As the author, an Oxford academician, recalls when young, one of his most prized possessions was a world map from which he had memorised many countries and physical features but as a student, he grew "uneasy about the relentlessly narrow geographic focus of my classes at school, which concentrated solely on western Europe and the United States and left most of the world untouched". Many of us, in various parts of the world, may have correspondingly similar tales to relate and similar gaps that we have been curious about.
But Frankopan made an extensive effort to assuage his curiosity - and the outcome does not disappoint. In this masterful and engrossing account, there is much to inform and illuminate, and patterns we may have never suspected are revealed - the connection between a Bengal famine and the American War of Independence, between the Taj Mahal and the Spanish empire in the New World, between Western consumerism and residual anti-Western sentiment in the Middle East, as well as the first - much earlier - appearance of trends like globalisation and of strategic choices currently bedevilling the world, like the Western (particularly American) penchant of striking alliances with Islamists to tackle secular adversaries.

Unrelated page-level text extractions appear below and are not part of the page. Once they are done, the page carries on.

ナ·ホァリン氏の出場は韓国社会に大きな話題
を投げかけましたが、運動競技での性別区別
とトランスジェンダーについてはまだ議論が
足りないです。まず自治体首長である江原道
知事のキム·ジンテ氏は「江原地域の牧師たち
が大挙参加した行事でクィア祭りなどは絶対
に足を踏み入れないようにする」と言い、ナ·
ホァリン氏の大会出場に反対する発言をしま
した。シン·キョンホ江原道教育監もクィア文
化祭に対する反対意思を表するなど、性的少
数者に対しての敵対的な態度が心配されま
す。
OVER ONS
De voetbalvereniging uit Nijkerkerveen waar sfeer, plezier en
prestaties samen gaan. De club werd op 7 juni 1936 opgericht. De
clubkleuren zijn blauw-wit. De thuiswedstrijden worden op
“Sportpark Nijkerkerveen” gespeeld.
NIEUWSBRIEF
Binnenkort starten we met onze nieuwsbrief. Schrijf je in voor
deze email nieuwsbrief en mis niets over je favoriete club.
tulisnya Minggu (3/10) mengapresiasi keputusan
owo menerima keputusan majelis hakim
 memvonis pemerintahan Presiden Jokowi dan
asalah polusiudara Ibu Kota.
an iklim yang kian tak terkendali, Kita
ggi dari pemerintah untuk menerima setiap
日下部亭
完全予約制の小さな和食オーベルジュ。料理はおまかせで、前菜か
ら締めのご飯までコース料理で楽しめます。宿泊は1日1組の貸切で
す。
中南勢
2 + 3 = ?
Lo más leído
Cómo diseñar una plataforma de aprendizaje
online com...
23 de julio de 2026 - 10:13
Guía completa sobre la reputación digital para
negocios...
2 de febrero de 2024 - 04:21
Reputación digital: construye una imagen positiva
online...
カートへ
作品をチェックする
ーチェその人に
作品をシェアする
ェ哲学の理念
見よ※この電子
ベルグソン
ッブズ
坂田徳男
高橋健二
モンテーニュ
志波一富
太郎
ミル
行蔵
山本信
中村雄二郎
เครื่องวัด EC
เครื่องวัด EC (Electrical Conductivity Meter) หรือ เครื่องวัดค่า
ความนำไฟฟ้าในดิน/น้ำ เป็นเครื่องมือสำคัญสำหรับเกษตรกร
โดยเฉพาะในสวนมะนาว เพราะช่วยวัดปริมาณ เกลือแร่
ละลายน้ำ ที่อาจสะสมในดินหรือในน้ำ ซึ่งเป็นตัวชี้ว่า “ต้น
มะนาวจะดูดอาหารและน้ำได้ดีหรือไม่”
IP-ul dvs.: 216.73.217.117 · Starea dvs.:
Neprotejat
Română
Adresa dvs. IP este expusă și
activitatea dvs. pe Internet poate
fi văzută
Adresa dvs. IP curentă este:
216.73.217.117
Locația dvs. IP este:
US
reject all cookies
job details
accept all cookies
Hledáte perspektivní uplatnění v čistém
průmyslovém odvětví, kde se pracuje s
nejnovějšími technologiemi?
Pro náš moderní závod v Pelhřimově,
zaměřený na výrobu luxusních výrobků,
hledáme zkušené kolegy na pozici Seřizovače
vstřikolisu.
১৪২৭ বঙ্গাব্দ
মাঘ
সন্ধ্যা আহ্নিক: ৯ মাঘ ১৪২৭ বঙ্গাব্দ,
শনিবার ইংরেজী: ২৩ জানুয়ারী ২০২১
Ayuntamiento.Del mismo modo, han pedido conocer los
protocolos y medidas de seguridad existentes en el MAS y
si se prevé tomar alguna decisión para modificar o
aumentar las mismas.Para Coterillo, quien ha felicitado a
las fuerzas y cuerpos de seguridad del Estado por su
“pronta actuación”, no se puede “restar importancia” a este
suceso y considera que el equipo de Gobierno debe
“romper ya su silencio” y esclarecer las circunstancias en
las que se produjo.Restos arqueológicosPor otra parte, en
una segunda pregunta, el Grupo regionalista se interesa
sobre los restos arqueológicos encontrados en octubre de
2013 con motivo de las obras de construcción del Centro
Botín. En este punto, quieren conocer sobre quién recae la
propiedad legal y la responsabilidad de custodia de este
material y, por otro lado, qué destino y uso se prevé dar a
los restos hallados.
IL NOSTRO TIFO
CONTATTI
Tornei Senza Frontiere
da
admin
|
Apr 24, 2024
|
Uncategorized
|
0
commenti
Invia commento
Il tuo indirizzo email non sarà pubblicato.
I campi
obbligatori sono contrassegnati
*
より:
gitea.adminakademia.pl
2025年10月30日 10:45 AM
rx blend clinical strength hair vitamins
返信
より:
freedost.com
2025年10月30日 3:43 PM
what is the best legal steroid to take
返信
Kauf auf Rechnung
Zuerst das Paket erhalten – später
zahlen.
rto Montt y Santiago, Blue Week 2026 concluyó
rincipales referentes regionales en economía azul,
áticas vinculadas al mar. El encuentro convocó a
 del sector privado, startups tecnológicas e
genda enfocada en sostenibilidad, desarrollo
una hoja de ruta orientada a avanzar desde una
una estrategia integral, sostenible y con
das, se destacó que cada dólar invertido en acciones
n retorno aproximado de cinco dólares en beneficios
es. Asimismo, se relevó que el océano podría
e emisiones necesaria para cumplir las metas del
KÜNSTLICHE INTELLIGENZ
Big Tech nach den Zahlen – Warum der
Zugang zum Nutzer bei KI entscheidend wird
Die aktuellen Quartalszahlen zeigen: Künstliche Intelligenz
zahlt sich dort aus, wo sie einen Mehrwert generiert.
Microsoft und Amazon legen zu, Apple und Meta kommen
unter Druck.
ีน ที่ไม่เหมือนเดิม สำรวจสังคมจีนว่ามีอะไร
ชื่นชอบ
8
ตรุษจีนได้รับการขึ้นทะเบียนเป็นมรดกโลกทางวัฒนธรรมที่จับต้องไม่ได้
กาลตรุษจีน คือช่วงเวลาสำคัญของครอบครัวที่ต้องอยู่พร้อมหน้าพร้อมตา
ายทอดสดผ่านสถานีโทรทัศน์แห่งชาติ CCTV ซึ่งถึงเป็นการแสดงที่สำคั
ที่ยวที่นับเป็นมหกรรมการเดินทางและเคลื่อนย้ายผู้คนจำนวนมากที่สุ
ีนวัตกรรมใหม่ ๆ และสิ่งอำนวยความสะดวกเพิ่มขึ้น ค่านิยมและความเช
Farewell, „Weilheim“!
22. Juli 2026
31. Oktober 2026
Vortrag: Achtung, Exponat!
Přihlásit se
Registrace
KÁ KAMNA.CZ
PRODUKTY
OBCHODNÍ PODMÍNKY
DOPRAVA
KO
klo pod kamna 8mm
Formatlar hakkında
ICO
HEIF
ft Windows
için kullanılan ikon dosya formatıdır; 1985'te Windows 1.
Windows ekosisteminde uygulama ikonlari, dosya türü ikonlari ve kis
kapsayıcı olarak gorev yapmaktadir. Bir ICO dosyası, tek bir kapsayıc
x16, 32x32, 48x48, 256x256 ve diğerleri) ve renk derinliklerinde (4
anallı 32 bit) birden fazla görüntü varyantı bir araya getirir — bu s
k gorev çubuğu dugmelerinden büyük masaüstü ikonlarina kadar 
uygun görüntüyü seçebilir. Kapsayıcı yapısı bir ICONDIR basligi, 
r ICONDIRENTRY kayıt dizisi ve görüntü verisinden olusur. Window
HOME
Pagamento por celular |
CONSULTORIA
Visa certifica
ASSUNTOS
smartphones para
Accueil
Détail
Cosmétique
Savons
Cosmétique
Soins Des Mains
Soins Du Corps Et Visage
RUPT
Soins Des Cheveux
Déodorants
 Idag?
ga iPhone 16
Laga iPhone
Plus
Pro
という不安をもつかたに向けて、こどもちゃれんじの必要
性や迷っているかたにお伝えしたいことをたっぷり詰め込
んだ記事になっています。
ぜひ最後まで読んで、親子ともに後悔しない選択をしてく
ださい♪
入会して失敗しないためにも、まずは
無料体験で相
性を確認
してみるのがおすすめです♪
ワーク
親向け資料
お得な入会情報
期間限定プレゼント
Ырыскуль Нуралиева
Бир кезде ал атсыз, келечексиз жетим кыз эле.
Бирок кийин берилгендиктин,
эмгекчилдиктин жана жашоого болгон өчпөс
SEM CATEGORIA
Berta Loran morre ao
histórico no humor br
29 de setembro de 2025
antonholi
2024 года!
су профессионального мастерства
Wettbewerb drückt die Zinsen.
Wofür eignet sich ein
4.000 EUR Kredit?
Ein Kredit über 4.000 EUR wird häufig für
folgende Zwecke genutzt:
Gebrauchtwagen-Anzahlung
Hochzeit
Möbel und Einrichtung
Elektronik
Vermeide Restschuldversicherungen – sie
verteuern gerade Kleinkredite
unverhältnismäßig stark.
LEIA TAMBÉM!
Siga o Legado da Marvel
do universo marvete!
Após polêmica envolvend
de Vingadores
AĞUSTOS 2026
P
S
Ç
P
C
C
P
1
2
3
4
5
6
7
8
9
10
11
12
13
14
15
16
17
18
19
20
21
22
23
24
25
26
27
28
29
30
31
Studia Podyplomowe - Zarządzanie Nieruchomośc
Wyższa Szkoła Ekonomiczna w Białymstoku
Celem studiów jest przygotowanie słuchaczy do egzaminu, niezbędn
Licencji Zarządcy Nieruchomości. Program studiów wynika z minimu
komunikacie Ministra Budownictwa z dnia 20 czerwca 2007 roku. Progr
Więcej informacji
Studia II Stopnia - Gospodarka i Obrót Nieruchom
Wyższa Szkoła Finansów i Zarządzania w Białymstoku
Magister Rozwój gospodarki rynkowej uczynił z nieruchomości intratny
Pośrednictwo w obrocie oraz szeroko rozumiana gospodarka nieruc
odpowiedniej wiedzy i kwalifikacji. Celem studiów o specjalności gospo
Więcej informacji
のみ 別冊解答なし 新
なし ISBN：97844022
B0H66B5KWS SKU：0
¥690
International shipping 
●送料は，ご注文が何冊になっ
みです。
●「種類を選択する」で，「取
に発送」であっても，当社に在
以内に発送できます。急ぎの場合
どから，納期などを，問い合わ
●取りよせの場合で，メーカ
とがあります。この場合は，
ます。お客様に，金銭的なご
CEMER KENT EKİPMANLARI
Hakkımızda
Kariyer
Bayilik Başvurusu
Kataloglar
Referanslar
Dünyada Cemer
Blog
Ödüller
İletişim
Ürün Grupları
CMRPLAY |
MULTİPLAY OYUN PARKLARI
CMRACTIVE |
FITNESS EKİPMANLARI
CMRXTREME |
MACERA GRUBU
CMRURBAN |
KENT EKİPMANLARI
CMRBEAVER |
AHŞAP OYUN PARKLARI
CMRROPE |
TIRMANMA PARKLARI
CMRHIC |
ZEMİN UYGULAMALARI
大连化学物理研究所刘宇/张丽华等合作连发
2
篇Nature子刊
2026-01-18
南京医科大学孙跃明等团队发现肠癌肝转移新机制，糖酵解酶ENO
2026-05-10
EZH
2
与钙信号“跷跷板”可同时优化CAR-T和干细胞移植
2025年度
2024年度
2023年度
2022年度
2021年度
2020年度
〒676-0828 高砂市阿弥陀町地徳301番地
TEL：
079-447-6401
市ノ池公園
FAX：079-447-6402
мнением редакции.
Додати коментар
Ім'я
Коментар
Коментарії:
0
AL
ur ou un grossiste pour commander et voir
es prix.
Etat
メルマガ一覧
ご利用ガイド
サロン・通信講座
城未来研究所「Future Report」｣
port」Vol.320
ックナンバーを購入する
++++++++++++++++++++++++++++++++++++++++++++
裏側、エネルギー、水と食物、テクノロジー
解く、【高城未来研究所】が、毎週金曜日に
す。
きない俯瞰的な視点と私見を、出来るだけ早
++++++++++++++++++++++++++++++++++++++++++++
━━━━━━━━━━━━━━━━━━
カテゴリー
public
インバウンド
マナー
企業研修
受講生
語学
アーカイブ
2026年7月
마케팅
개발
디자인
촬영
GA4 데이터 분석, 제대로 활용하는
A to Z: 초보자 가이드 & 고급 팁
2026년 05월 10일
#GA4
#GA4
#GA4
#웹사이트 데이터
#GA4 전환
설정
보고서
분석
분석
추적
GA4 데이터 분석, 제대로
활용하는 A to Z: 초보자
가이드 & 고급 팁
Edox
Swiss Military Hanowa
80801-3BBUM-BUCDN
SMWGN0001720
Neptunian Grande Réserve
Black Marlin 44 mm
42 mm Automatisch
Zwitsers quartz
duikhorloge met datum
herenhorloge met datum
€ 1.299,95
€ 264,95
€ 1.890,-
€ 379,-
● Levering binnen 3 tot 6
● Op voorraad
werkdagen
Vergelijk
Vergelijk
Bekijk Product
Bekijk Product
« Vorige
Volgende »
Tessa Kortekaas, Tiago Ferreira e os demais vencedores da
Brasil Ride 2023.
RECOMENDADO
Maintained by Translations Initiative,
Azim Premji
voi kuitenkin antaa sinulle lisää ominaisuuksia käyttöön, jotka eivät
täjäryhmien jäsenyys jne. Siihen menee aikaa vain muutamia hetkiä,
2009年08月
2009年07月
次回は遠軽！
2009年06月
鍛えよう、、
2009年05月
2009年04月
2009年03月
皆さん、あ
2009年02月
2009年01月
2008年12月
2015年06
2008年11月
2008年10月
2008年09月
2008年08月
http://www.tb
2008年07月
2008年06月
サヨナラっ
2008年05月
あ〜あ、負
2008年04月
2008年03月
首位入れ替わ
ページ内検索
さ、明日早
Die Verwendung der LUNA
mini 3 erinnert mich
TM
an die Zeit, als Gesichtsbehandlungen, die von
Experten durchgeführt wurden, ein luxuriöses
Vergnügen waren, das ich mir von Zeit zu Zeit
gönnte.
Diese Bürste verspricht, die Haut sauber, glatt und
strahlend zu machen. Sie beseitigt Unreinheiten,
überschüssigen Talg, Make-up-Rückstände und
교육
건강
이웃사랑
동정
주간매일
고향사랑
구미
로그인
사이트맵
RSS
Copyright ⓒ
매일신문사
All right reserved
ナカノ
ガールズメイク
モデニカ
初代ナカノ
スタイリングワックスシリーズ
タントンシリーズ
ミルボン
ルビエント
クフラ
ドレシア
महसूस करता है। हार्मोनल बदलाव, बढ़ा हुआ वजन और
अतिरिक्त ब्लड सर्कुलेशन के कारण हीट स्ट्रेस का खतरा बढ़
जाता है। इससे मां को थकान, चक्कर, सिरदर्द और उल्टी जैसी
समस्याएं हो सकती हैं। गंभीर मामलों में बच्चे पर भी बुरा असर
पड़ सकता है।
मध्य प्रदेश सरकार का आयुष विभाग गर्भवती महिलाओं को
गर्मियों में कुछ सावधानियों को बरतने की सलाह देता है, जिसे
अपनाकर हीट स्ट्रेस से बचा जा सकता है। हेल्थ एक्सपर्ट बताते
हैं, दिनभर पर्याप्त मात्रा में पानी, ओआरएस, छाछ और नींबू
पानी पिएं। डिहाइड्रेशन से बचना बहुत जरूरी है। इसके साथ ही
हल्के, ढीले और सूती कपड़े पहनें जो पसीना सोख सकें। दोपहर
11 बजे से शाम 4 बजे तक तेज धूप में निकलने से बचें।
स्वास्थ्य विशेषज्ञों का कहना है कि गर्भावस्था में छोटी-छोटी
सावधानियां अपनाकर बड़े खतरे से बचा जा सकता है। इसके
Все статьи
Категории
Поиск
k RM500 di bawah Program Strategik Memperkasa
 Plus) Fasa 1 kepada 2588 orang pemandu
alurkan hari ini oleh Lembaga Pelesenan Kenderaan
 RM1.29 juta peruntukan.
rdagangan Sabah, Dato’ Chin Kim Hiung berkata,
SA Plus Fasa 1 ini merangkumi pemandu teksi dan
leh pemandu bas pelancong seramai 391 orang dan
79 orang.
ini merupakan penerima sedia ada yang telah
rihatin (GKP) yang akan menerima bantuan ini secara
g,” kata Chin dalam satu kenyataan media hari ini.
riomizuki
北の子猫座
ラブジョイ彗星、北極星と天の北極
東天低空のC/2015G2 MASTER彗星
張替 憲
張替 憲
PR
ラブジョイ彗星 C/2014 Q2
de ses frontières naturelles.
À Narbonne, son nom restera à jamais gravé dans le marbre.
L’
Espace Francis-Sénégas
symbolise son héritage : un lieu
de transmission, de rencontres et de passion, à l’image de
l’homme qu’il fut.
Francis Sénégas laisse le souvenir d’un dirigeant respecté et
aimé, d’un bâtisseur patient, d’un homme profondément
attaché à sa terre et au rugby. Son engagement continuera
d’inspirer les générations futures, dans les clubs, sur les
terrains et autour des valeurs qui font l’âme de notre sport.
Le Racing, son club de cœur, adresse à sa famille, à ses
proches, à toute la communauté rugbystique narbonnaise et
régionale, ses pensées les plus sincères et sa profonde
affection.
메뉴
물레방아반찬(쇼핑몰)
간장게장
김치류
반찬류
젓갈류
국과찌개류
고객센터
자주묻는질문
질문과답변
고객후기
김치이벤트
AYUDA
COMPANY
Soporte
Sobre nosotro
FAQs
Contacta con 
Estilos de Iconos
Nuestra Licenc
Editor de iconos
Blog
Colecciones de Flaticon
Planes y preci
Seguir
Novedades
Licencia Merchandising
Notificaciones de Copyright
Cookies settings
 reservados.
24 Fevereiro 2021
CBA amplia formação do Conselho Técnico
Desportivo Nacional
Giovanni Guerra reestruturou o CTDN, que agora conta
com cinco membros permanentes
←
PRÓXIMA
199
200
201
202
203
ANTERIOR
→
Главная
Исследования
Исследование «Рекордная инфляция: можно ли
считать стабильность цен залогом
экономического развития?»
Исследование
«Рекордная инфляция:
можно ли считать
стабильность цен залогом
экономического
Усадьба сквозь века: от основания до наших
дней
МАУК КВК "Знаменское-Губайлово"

All this and much more is part of this work's broad and colourful pageant that spans the era of Alexander the Great, who Frankopan holds was not the "drunken juvenile thug" as some modern scholars dismiss him but someone who genuinely tried to co-opt traditions of conquered realms to maintain control, to the Americans and their misadventures in the Middle East from the 1950s down to the present day. Adding to the interest is a varied cast of rulers, soldiers, spies, merchants, explorers, religious leaders, and more from not only this region - and elsewhere.
Also enlivening are some incisive comments which may seem contentious but are actually uncomfortably true - such as the Europeans' historical propensity for violence.
In two dozen odd chapters, Frankopan presents a meticulously-arranged but always interesting of the 'roads', and their role in the passage of faiths, concord, gold and silver, and later black gold, but also slaves, revolutions, death and destruction, and genocide. They sometimes may have strangely unexpected directions - to northern Europe and Scandinavia (though this may not surprise those who have read Michael Crichton's "Eaters of the Dead" or Jan Guillou's "Crusaders Trilogy").
And in a work of this magnitude, some mistakes were inevitable but are thankfully few - three, by my count.
With the modern world seeing the rise of India and China, the continuing significance of central Asia and of West Asia (and its potential to cause headaches and tragedy eve far away), the Chinese plans for the (new) Silk Road Economic Belt and the Maritime Silk Road, it was high time the influence and impact of the older ones - which seem to be getting restored -was reprised. This is this work's real worth.